保険証廃止法案が衆議院本会議で採決という緊迫した情勢の中、保団連は4月27日に国会行動を開催し、お昼には「保険証廃止法案は撤回を!」国会内集会と『オンライン資格確認義務不存在確認等請求訴訟』第二次訴訟原告団結成集会を行いました。
「保険証廃止法案は撤回を!」国会内集会には、現地200人、WEB視聴含めて約600人が参加し、国会議員も12人が駆けつけました。集会の概要を紹介します
国民主権の否定と基本的人権の侵害だ
保団連・住江憲勇会長は、「そもそも健康保険証の廃止は重大な憲法違反だが、それをわずか13時間の審議で衆院特別委員会で採決された。国民主権の否定であり、基本的人権の侵害そのものだ。医療DXの真の目的は医療データの集積であり、医療・社会保障費の抑制と営利企業による利用が狙われている」と訴えました。

__課題一覧__.
**A.** 保険証廃止をめぐる集会の記事を読んで、次の問いに答えてください。
(i) 保団連が国会行動を開いたのは何月何日ですか。
(ii) 国会内集会に現地で参加したのは何人ですか。
(iii) 住江会長によると、衆院特別委員会での審議は何時間でしたか。
**B.** 保険証廃止をめぐる集会の記事を、最後の文のあとから書き進めてください。

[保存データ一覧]
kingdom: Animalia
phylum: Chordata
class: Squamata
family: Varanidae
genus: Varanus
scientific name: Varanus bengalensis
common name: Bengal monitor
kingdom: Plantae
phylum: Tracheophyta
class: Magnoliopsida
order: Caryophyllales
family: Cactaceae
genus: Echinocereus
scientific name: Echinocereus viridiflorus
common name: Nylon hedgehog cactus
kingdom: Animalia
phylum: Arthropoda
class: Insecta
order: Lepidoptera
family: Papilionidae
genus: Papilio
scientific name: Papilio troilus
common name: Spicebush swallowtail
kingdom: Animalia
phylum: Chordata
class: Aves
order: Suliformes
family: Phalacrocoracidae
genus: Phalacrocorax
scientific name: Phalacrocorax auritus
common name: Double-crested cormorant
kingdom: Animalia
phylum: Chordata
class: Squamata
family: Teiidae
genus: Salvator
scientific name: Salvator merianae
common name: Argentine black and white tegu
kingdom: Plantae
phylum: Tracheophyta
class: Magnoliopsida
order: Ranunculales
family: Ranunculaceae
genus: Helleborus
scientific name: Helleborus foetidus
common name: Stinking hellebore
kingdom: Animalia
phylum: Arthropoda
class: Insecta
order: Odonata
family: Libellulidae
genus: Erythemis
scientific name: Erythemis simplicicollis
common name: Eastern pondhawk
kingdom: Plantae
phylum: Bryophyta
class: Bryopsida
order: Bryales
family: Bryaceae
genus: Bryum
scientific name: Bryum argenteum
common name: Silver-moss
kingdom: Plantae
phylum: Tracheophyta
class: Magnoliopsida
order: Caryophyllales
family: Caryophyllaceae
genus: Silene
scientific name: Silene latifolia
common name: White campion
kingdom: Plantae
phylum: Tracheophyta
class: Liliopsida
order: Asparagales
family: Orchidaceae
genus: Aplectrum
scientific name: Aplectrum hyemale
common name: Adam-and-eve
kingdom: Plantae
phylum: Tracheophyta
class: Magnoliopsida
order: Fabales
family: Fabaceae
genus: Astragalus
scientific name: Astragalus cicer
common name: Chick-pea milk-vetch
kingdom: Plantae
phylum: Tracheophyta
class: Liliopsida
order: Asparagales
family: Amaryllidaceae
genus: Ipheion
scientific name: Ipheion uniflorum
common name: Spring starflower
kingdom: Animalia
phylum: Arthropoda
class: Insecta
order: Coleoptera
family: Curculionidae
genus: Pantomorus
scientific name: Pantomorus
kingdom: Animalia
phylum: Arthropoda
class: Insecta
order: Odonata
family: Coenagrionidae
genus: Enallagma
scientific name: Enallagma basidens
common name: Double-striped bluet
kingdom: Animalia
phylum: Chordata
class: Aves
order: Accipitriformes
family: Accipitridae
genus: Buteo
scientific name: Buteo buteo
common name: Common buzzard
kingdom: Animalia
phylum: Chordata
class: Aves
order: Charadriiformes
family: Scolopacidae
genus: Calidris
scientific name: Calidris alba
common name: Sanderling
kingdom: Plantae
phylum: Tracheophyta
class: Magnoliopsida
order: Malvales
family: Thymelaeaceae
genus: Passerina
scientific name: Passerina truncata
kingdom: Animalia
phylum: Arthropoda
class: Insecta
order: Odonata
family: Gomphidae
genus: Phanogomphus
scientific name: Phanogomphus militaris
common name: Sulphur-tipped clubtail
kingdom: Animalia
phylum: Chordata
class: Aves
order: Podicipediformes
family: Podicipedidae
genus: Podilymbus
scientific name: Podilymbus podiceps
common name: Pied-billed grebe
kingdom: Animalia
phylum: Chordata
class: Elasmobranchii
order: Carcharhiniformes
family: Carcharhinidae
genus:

__問題の答え__.
**A.**
(i) 4月27日
(ii) 200人
(iii) 13時間

**B.**
保険証廃止は国民皆保険制度崩壊の危機
経済ジャーナリスト・荻原博子氏は、「マイナカードは顔写真や生年月日等の個人情報が含まれるため、取得は任意だ。さらに、カードに付けられたICチップやマイナポータルは、国が認めた民間業者も利用することでき、医療、財産など様々な情報を紐付けできる。最も高値で取引される情報の一つである医療情報を、NTTデータが10万人分不正に取得する事件もあった。他にも年金情報の漏洩など『情報ダダ漏れ』の国で、情報を一元化し、権力の中枢が握ればどうなるのか」と危険性を指摘。「保険証廃止は、単に紙の保険証がマイナカードに統合されるだけではなく、日本が世界に誇る国民皆保険制度の崩壊の危機だ。少なくとも保険証廃止はやめるべき」と訴えました。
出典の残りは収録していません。